● Work request
Output the exact lines that start at the one containing "2006-11-30 01:29:00: 6660 -> 6674" and continue to the last line of the entries below; do not output pictures.

(Records drawn from a dataset)
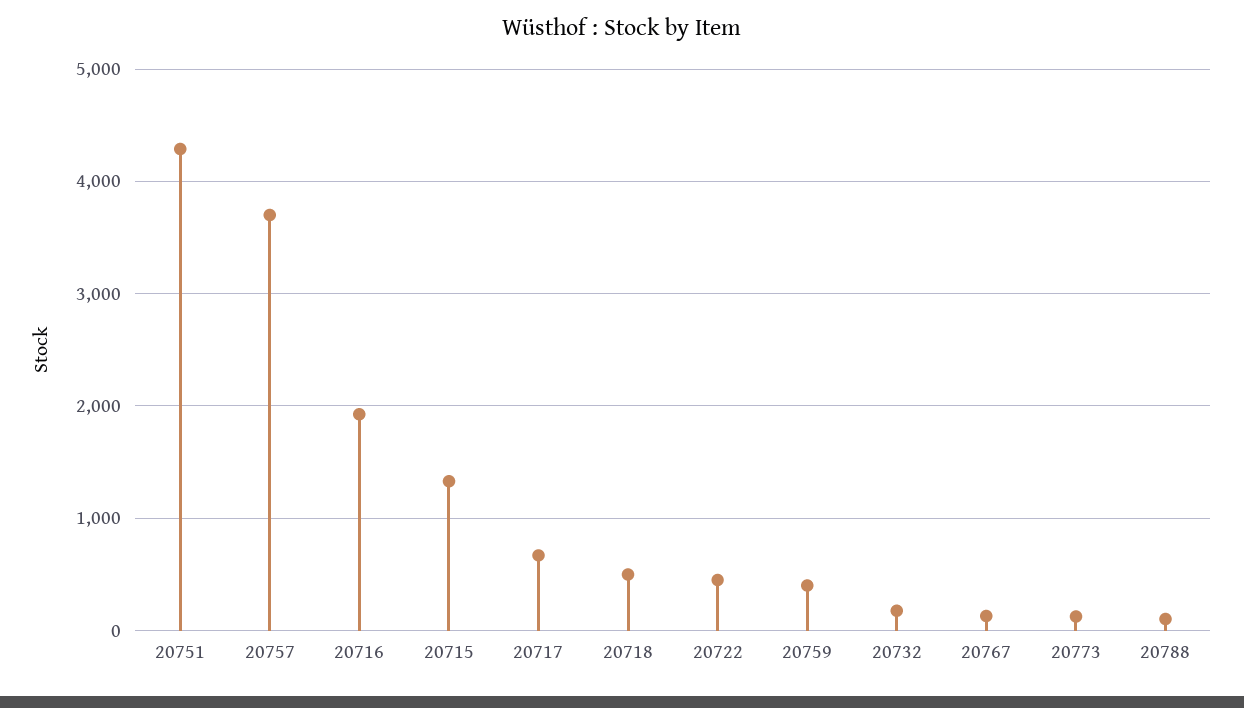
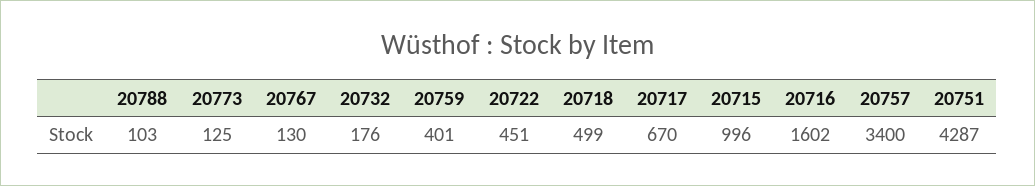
20757: 3700 -> 3400
20716: 1900 -> 1602
20715: 1300 -> 996

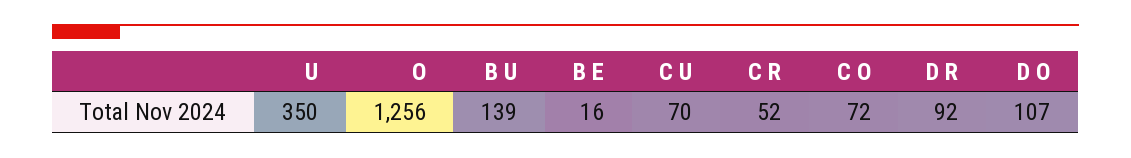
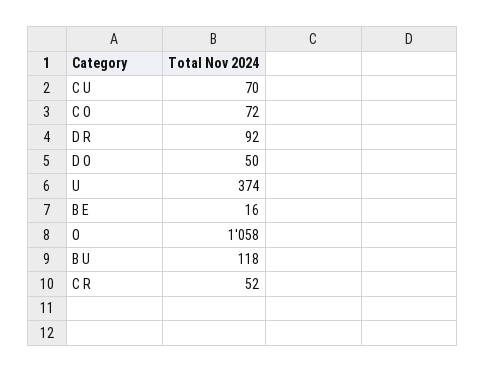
U: 350 -> 374
O: 1256 -> 1058
B U: 139 -> 118
D O: 107 -> 50

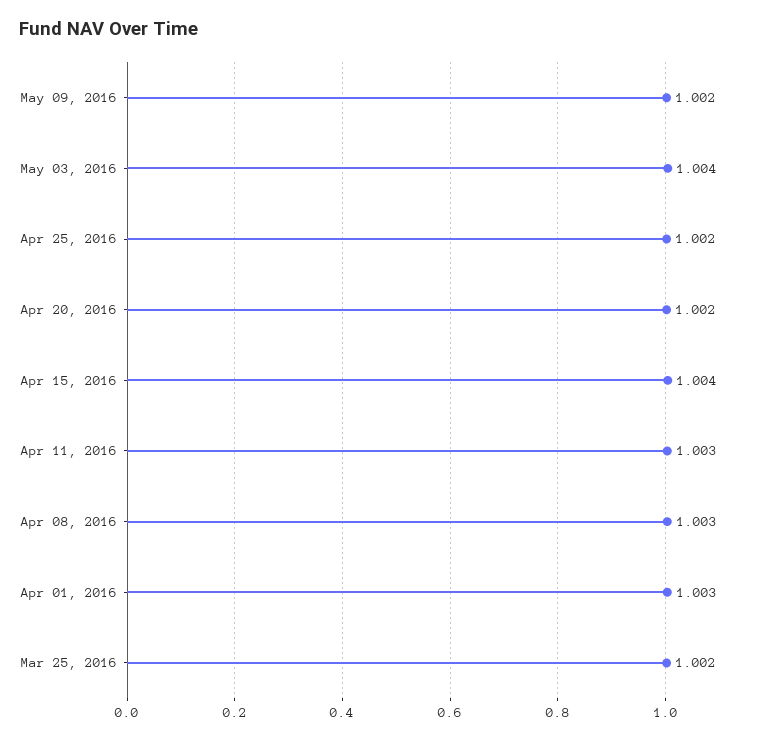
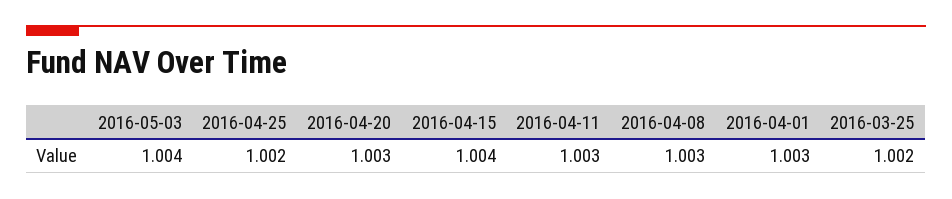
May 09, 2016: 1.002 -> none
Apr 20, 2016: 1.002 -> 1.003

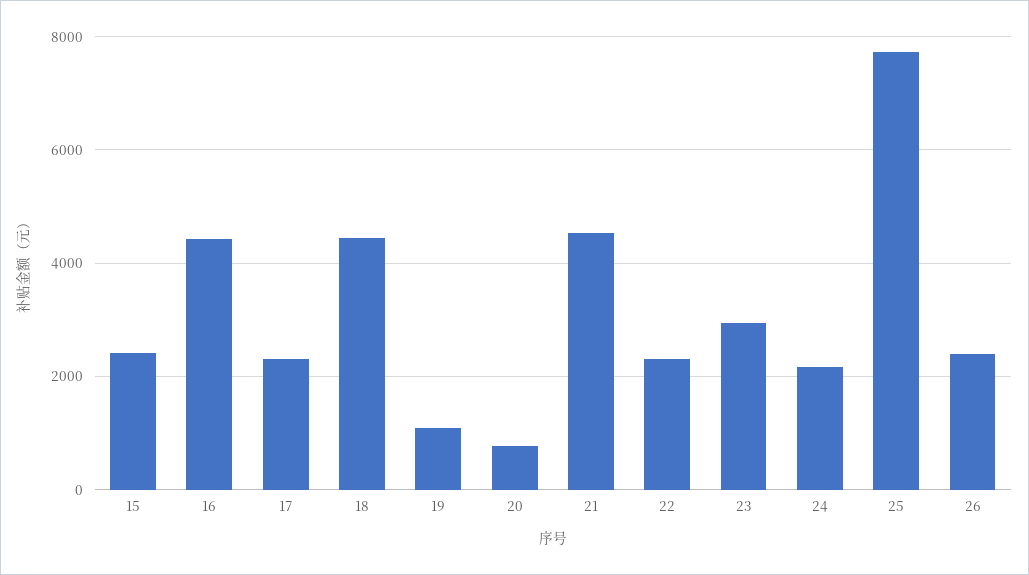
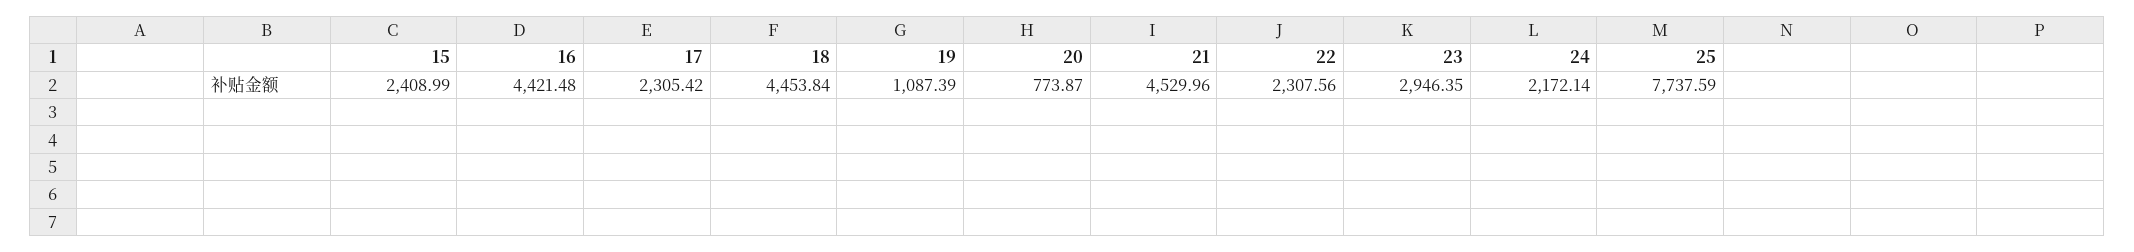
26: 2400 -> none

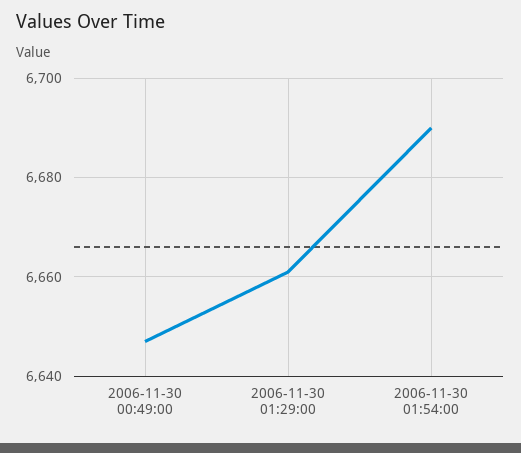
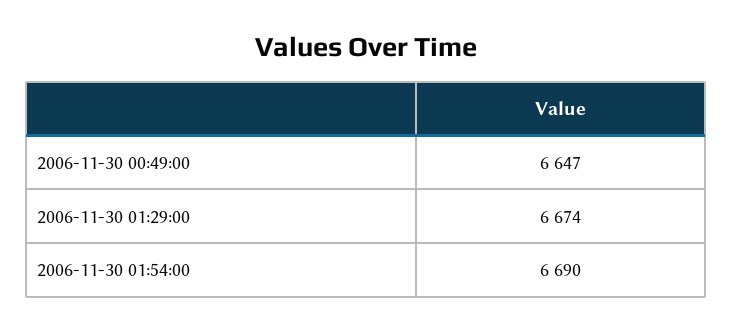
2006-11-30 01:29:00: 6660 -> 6674

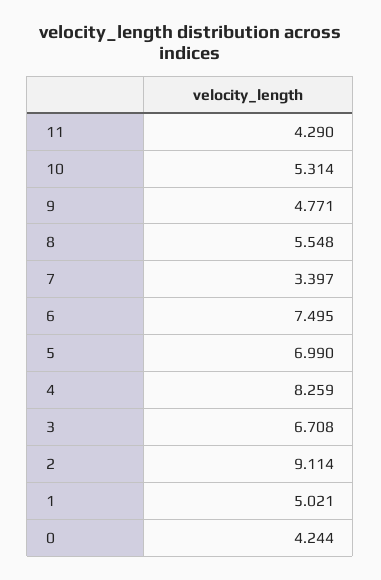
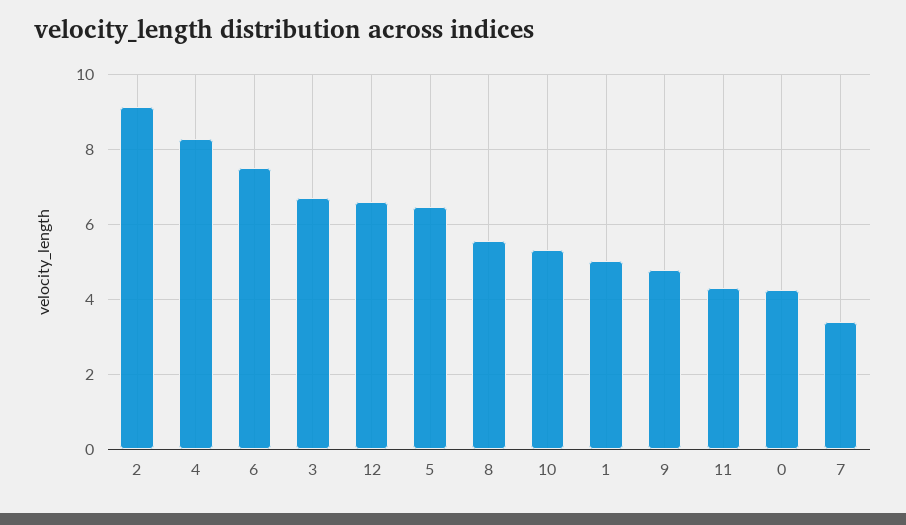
5: 6.99 -> 6.4
12: none -> 6.6

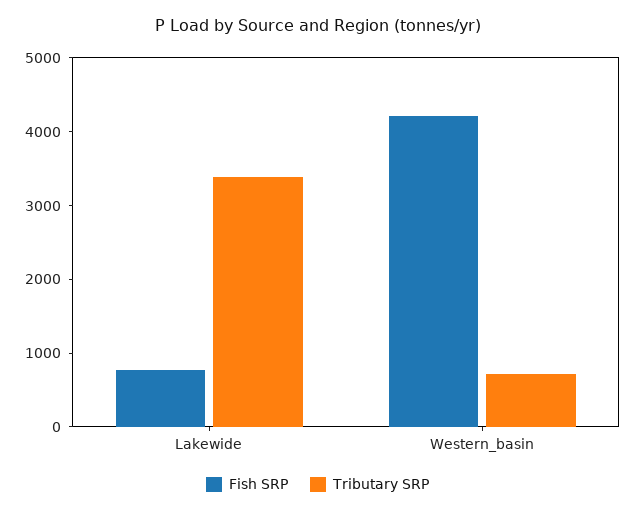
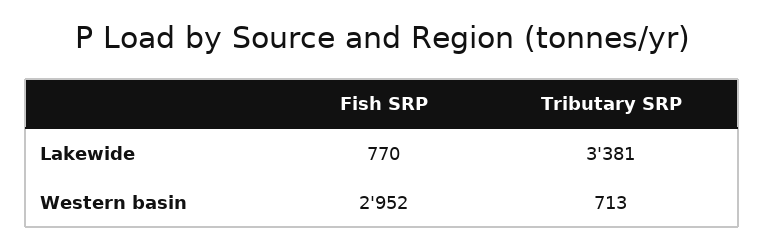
Fish SRP, Western_basin: 4200 -> 2952

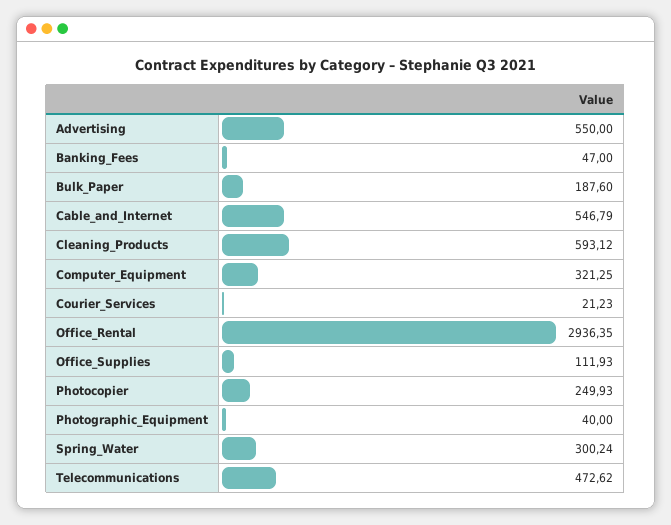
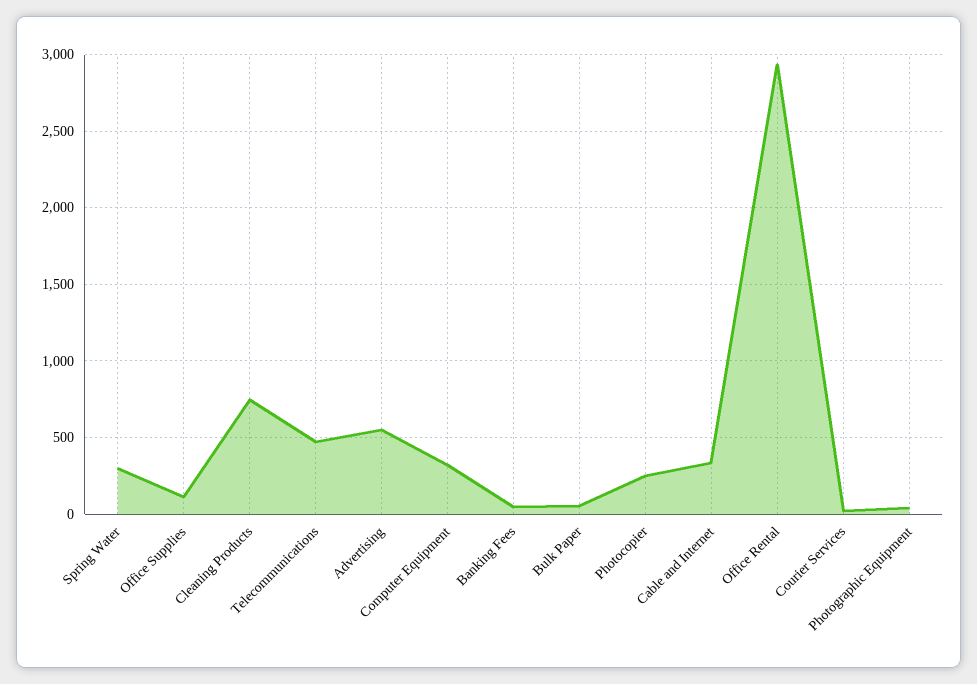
Bulk_Paper: 187.6 -> 50
Cable_and_Internet: 546.79 -> 350
Cleaning_Products: 593.12 -> 750

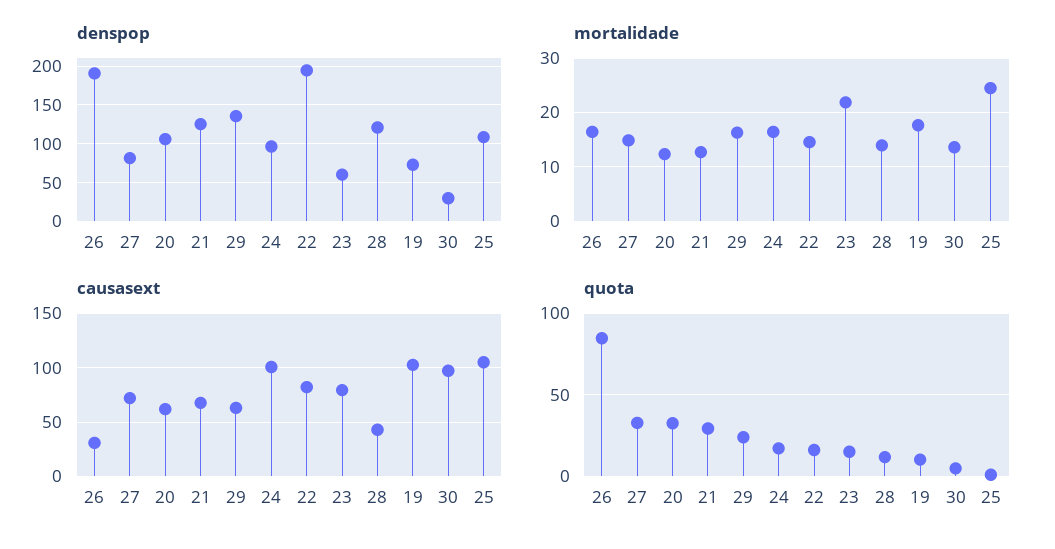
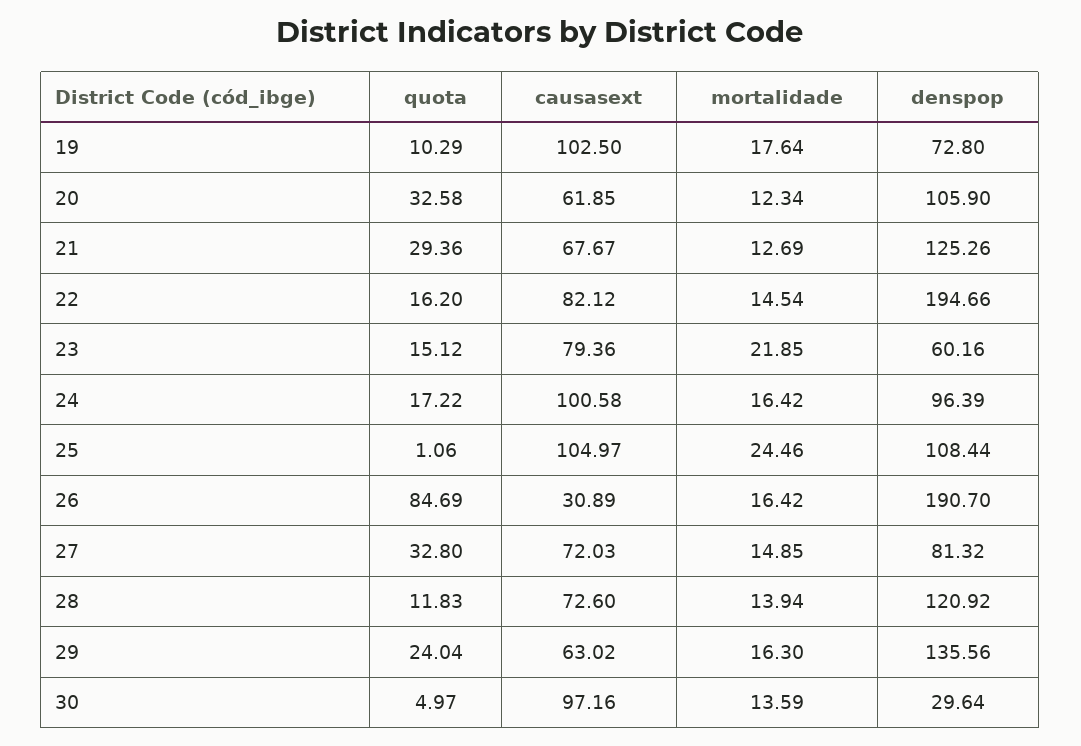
causasext, 28: 40 -> 72.6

● Result for this exercise
2006-11-30 01:29:00: 6660 -> 6674

5: 6.99 -> 6.4
12: none -> 6.6

Fish SRP, Western_basin: 4200 -> 2952

Bulk_Paper: 187.6 -> 50
Cable_and_Internet: 546.79 -> 350
Cleaning_Products: 593.12 -> 750

causasext, 28: 40 -> 72.6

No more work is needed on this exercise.